Yesterday I visited them all except the cliffs and the stay at the settling pools was short. I started out at the lagoons.
Most of the eagles have recently left there. However there was one greater spotted eagle right in front of me when I arrived at the inland end of the lagoons.
greater spotted eagle
airborne greater spotted eagle
second greater spotted eagle
The waders were very varied. In the picture below there are three birds and three species: wood sandpiper, common snipe and ringed plover.
three types of wader
two common snipe
four types of wader
Eastern Imperial Eagle
Right next to the car while looking at the eagle, a lone common ringed plover walked along the shore.
common ringed plover
The seaward end of the lagoons was where most of the greater flamingo were found. Three white stork seemingly in poor condition remain here while the others have presumably migrated.
I only counted two ruddy shelduck this time. Perhaps one more of these has migrated too.

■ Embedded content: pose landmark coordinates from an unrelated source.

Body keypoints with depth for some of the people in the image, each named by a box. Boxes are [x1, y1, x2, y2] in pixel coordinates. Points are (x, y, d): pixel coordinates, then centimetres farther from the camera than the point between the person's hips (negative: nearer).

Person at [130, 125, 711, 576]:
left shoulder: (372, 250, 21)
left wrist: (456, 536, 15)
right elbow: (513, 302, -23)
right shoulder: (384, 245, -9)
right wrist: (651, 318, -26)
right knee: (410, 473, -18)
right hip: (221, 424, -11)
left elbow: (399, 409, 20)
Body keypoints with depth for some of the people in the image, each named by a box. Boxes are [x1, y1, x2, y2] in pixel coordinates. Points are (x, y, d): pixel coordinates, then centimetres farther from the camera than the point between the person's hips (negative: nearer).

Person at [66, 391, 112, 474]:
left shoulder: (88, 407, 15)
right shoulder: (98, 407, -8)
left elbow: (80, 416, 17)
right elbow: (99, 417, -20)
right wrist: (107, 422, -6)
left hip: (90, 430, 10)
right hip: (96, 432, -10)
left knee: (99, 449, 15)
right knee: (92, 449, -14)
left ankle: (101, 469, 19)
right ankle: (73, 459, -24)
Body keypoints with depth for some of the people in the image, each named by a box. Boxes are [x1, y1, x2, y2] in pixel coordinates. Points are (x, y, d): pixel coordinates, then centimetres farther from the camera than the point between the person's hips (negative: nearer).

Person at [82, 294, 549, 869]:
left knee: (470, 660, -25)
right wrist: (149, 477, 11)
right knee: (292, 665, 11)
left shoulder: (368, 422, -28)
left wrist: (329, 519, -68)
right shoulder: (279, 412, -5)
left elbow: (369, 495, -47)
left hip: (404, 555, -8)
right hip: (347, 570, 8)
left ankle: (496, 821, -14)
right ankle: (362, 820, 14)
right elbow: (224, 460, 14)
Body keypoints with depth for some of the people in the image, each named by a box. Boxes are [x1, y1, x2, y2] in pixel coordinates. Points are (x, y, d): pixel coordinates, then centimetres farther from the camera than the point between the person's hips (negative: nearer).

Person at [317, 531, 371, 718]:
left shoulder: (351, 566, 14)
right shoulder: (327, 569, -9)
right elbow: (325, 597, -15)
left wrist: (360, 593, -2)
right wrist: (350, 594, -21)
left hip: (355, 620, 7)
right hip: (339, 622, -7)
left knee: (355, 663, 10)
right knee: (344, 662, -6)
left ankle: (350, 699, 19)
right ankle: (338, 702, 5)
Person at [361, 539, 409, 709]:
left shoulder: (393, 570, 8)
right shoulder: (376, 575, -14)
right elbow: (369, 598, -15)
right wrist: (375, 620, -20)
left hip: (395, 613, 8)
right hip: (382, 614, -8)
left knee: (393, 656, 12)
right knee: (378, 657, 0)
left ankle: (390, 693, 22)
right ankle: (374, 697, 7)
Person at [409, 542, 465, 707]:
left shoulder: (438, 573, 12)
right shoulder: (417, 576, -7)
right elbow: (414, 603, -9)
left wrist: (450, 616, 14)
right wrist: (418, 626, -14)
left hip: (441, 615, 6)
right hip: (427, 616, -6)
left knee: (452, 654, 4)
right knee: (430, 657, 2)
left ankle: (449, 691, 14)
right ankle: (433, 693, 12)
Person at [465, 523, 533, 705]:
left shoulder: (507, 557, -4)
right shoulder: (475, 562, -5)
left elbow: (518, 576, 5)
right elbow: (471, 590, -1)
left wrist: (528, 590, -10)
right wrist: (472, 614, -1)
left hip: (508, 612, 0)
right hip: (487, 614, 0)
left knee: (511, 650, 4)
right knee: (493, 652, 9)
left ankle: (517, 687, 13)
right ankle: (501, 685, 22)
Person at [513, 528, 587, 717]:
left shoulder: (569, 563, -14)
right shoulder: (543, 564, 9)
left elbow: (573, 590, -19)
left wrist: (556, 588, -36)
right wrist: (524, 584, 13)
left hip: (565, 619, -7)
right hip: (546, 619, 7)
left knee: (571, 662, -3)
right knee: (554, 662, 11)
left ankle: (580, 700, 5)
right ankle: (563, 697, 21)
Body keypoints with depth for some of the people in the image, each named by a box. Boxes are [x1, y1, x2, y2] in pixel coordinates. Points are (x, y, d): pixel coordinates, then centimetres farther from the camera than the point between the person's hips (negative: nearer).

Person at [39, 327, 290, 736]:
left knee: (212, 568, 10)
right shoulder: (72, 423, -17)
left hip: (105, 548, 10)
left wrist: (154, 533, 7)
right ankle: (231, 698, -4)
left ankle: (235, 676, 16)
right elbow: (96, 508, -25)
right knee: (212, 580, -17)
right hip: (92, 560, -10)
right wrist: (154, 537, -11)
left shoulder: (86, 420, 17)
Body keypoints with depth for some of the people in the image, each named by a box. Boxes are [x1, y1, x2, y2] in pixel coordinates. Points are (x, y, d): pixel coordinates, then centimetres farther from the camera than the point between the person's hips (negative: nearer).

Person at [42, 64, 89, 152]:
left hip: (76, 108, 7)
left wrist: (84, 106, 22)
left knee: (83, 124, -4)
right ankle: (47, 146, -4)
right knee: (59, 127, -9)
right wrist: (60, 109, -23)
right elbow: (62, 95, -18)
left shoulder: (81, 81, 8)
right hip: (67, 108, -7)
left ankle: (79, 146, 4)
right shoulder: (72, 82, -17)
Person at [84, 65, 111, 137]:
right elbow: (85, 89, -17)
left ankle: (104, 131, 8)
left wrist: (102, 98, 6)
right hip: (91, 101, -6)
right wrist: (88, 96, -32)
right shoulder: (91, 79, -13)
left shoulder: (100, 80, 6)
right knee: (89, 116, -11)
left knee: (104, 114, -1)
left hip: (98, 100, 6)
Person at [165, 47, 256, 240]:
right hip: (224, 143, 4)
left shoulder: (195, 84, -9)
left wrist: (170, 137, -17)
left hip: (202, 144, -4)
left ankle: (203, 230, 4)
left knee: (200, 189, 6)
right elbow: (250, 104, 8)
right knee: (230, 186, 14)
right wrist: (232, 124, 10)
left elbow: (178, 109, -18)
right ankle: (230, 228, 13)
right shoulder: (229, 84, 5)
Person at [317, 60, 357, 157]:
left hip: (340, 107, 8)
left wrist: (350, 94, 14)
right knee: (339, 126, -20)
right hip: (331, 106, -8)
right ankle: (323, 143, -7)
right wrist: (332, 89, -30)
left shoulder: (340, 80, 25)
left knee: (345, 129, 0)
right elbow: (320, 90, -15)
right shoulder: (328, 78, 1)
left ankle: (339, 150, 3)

However the biggest feature of this end were the gulls and terns. Much gulls are still either Sooty gull, Heuglin's gull and Slender-billed gull.
gull billed tern
The marsh terns were at that intermediate stage when their winter head pattern has filled in (and so is no longer distinctive) but their distinctive summer underpart patterns are not present. Unless the bird flies, I have to rely more on structural features and especially the bill. The one above is a little longer and thinner than a typical whiskered tern. However, the bill base is still broad so I support whiskered tern especially after consulting a couple of other competent birders.
Caspian tern (behind)
a second whiskered tern
The marsh tern above is a whiskered tern. The bill is relatively short and the base of the bill is broad. It seems more typical of its type that the previous one looked at in this blog.
After the lagoons, I moved on to Raysut beach. This rocky beach is an unusual habitat in Dhofar and often has birds which are hard to find anywhere else in the region. One example is oystercatcher.
Both whimbrel and grey plover are common sights except in summer there.
The rocky habitat encourages striated heron and they can usually be seen here. I often reflect on how strange it is that this species likes mangroves and rocks which don't seem very compatible.
After Raysut beach I walked straight into the near-by marina. The shore here is good for sooty gull all year round. A few Heuglin's gull and slender-billed gull are still present though the proportion of poor condition birds of the former species is quite high.
An adult steppe gull looked in reasonable condition though.
There wasn't time before sunset for a full inspection of the settling pools. I chose instead to concentrate on the area to the east just outside the main complex (and beyond the perimeter fence) where water overflows.
Aaprt of nearly one hundred Ruppell's weaver and a clamorous reed warbler, I relocated the three white-breasted waterhen from a week before.
white-breasted waterhen 1
Once again, only one of the birds regularly exposed itself. The other two were very secretive.
It will be interesting to see how long they stay. The one bird definitively has a red base to the upper mandible found in breeding birds and this species is not known to breed in Oman.
white-breasted waterhen 2
This weekend I am in the desert both days. I am hoping to add to my Oman list with some rare passage birds which can be expected around now. It will be tough. Let's see.